THE TASK -> Where the records below have a line with "linecap", that line is to be copied.

** Opening PROVIDED ENTRIES block **

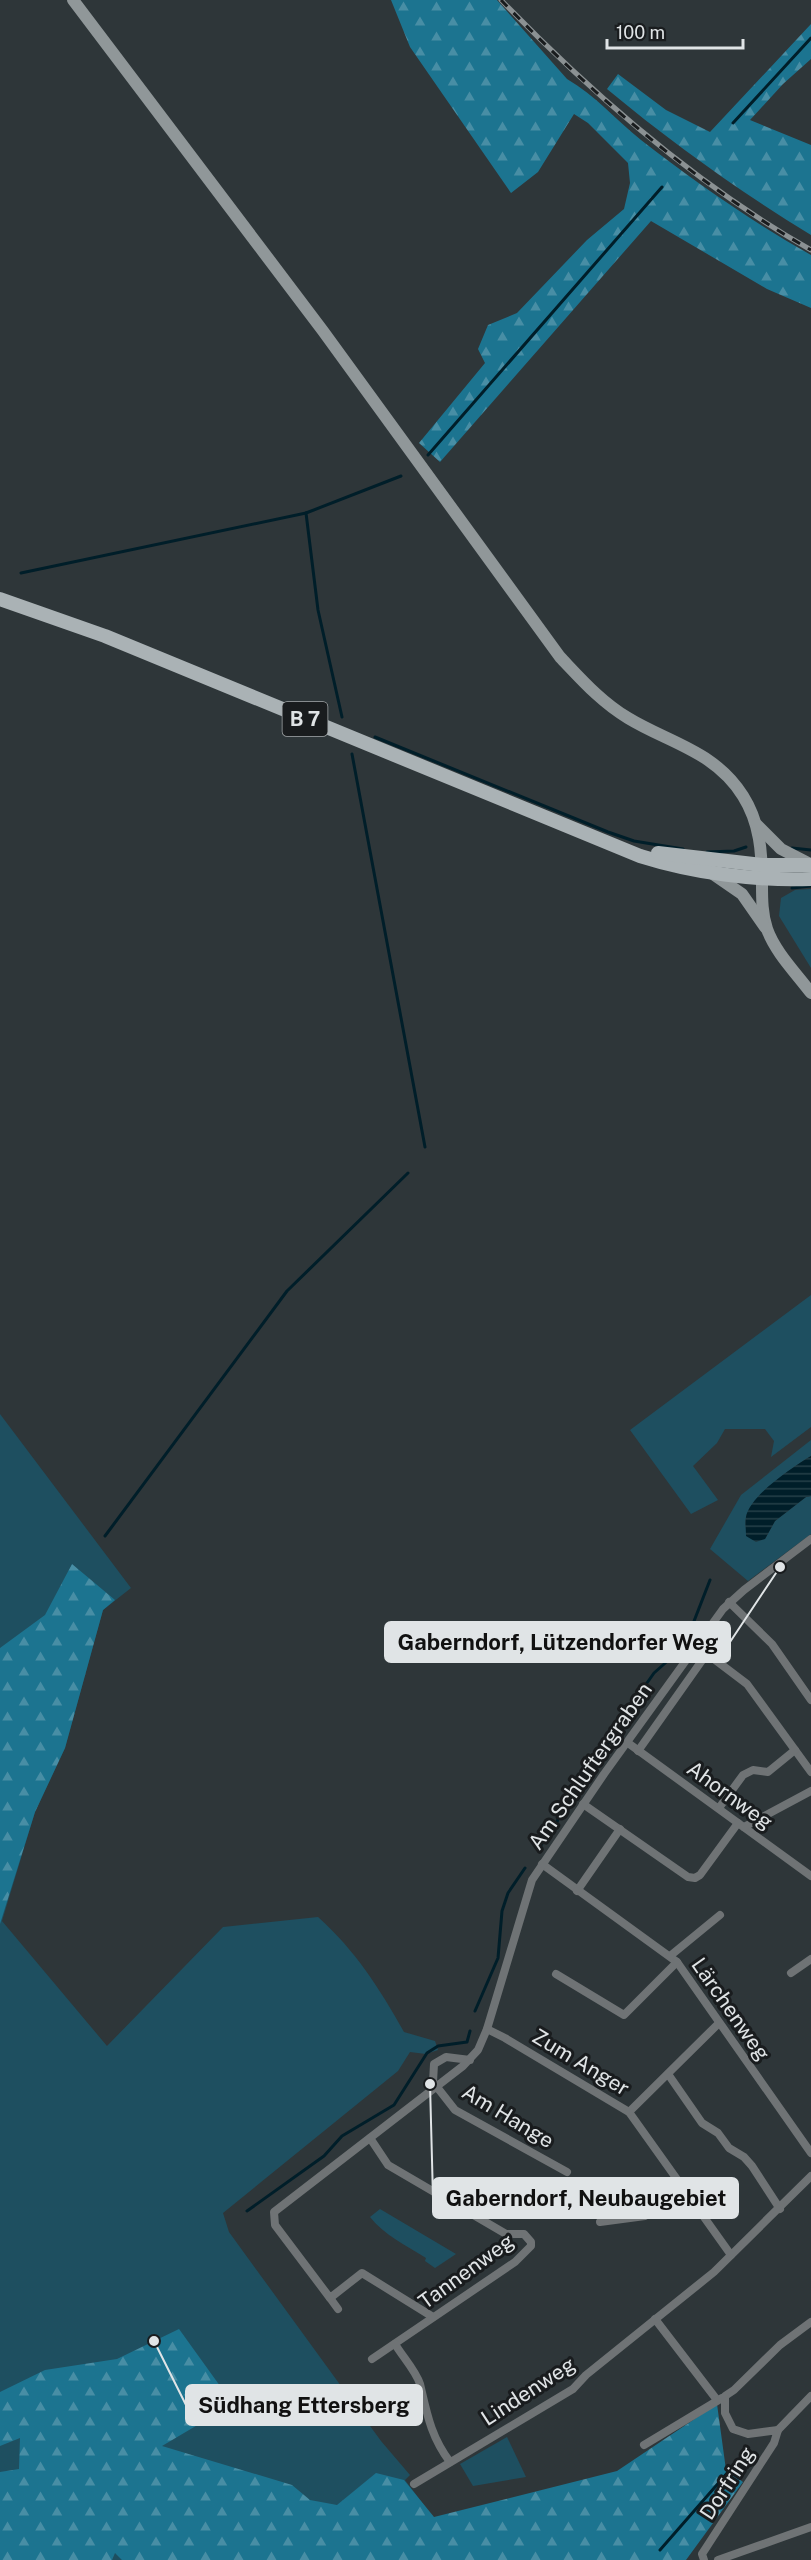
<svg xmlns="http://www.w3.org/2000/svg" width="811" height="2560" viewBox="0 0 811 2560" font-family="'Public Sans',sans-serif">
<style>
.green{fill:#1e4f60}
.forest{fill:url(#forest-firs)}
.water{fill:url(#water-rules)}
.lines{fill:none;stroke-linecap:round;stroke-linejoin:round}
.stream{stroke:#001e29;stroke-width:3}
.street{stroke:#6f7375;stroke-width:8}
.secondary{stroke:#909799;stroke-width:12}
.primary{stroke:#aab2b5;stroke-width:14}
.rail-casing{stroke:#8b9193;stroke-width:5}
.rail{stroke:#191c1e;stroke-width:3;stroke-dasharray:9;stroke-linecap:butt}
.labels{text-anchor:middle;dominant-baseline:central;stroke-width:6;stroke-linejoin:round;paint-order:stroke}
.shield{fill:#191c1e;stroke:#a4a8aa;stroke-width:1.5}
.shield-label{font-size:20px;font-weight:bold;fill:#e0e4e6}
.street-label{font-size:21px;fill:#e0e4e6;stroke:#191c1e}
.leader{fill:none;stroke:#e0e4e6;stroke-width:2}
.callout-dot{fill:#e0e4e6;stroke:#191c1e;stroke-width:2}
.callout{fill:#e0e4e6;stroke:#e0e4e6;stroke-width:2}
.callout-label{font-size:22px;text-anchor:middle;font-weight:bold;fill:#111}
</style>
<defs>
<pattern id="forest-firs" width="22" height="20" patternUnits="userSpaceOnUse" patternTransform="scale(1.5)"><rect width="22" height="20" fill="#1c7490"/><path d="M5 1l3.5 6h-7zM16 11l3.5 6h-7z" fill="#488ea5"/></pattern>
<pattern id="water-rules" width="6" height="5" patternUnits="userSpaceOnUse" patternTransform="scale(1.5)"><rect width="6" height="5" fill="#001e29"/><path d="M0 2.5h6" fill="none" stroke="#253f48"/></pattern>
</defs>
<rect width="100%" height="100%" fill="#2e3639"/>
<g class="green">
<polygon points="811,889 811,968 779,916 781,898 795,890"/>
<polygon points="811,1295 811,1427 771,1457 774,1441 765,1429 725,1429 717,1443 693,1466 718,1500 691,1514 630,1430"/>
<path d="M0,1414L131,1588L103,1610L65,1748L35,1812L2,1921L107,2046L223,1927L318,1917C355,1950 380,1989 404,2032L435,2041L438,2050L426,2054L410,2052L398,2071L223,2213L229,2232L381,2441L410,2475L405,2480L465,2560H0Z"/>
<path d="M811,1440V1456C794,1466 750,1497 746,1517C745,1523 746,1530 747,1536L765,1539L775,1521L806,1497L811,1496V1534L748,1581L710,1549L741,1495Z"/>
<path d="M380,2209L456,2254L435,2268L425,2261L426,2258C407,2246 384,2235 370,2217Z"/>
<polygon points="507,2437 526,2477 473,2486 460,2464"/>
</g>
<g class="forest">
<path d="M391,0H497L567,79C595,95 616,120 641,140C695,182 751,221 811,255V308L767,289L651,221L440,462L419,443L485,363L478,349L488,325L517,313L587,240L624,209L630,183L628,163L588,123L574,114L538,172L511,193L410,47Z"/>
<path d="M811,24V59L783,84L750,120L811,145V235C739,191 672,143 607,89L618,74L666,110L710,132Z"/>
<polygon points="72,1564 115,1600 103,1610 65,1748 35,1812 0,1924 0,1648 45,1615"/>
<polygon points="179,2329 233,2404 162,2446 292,2485 310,2500 337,2505 376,2473 404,2480 434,2517 617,2471 717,2404 726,2470 743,2482 686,2560 122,2560 115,2553 112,2560 0,2560 0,2472 19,2469 20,2438 0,2446 0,2392 45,2370 117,2359"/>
</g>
<path class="water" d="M811,1456V1496L806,1497L775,1521L765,1539L756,1542L746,1536C746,1530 745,1523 746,1517C750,1495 793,1467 811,1456Z"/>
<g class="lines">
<g class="stream">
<polyline points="733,123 811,38"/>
<polyline points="428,455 662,187"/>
<polyline points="21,573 306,513"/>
<polyline points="342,717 318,610 306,513 401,476"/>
<polyline points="375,737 608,832 634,841 683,849"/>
<polyline points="352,754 425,1147"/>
<polyline points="792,848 811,850"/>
<polyline points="707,852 734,851 746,847"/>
<polyline points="792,888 811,886"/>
<polyline points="105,1536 287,1291 408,1173"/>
<polyline points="539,1848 557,1822 563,1805 604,1755 611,1734 654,1673 672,1657 689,1634 710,1580"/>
<polyline points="475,2011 498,1958 502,1911 508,1893 525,1868"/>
<polyline points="247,2211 324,2156 342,2136 394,2105 427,2053 438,2046 467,2042 470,2031"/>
<polyline points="660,2550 729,2471"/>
</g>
<g class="street">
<polyline points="729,1602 772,1644 811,1700"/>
<polyline points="628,1743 811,1876"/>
<polyline points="638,1751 703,1659 707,1657 714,1659 747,1684 811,1772"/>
<polyline points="583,1804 688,1877 695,1878 700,1875 738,1823"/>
<polyline points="719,1808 743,1775 753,1770 768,1772 795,1750"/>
<polyline points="744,1827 811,1791"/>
<polyline points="542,1864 677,1962 811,2153"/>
<polyline points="577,1891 620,1829"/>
<polyline points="670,1956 720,1915"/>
<polyline points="791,1973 811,1959"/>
<polyline points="556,1974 624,2015 677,1962"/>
<polyline points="487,2029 505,2038 629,2112 731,2255"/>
<polyline points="470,2060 446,2057 434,2064 433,2082 455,2110 567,2172"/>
<polyline points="668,2074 702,2123 718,2133 729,2148 744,2157 752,2166 780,2209"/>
<polyline points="629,2112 719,2023"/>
<polyline points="370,2138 388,2165 506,2234 524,2234 531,2242 531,2246 515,2262 372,2359"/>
<polyline points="600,2222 645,2216 684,2190"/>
<polyline points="330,2298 338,2309"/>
<polyline points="433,2317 362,2273 330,2298 275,2225 274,2212 463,2066 478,2050 487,2029 532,1880 604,1774 723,1609 744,1590 811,1539"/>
<polyline points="655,2319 717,2400"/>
<path d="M395,2344C402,2356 416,2371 420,2384C427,2414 431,2437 450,2462"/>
<polyline points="778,2430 811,2396"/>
<polyline points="644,2445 722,2398"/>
<polyline points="414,2484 573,2389 586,2375 714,2272 811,2176"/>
<polyline points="704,2560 702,2554 774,2443 778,2430 748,2434 733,2429 725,2413 725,2396 734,2390 780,2345 811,2322"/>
<polyline points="718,2560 811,2527"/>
</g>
<g class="secondary">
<path d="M73,0L323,331L560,657C581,679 601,702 628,718C669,743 715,751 743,796C760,823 762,852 762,884C762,899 762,914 767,929C775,952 796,973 811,993"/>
<polyline points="757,825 781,849 810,864"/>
<polyline points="713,874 742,894 765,927"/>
</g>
<g class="primary">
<path d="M0,599L105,636L640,856C694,873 755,881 811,879"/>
<polyline points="658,853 762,865 811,865"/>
</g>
<defs>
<path id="rail" d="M501,0C593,95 695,184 811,250"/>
</defs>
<use href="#rail" class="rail-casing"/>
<use href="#rail" class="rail"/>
</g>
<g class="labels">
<rect class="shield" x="282.5" y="702" width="45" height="34" rx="4.5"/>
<g class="shield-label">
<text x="305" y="719">B 7</text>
</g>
<g class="street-label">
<text transform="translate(590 1766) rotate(-55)">Am Schluftergraben</text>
<text transform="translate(730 1795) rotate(36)">Ahornweg</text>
<text transform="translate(731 2009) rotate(55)">Lärchenweg</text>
<text transform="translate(581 2062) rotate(31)">Zum Anger</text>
<text transform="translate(508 2116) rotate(31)">Am Hange</text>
<text transform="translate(466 2271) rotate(-36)">Tannenweg</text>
<text transform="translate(528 2391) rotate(-33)">Lindenweg</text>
<text transform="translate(727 2483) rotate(-57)">Dorfring</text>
</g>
</g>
<path class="leader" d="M780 1567L730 1642M430 2084L433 2198M154 2341L186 2405"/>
<g class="callout-dot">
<circle cx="780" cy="1567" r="6"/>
<circle cx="430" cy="2084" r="6"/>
<circle cx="154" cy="2341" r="6"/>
</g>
<g class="callout">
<rect x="385" y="1622" width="345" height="40" rx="6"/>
<rect x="433" y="2178" width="305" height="40" rx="6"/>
<rect x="186" y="2385" width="236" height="40" rx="6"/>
</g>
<g class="callout-label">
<text x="558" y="1650">Gaberndorf, Lützendorfer Weg</text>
<text x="586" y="2206">Gaberndorf, Neubaugebiet</text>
<text x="304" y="2413">Südhang Ettersberg</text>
</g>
<path d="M607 39v9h136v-9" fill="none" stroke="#e0e4e6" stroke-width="3"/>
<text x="616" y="39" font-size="18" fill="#e0e4e6" stroke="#191c1e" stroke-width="4.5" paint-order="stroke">100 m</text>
</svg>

** Closing PROVIDED ENTRIES block **

WRITTEN ANSWER ->
.lines{fill:none;stroke-linecap:round;stroke-linejoin:round}
.rail{stroke:#191c1e;stroke-width:3;stroke-dasharray:9;stroke-linecap:butt}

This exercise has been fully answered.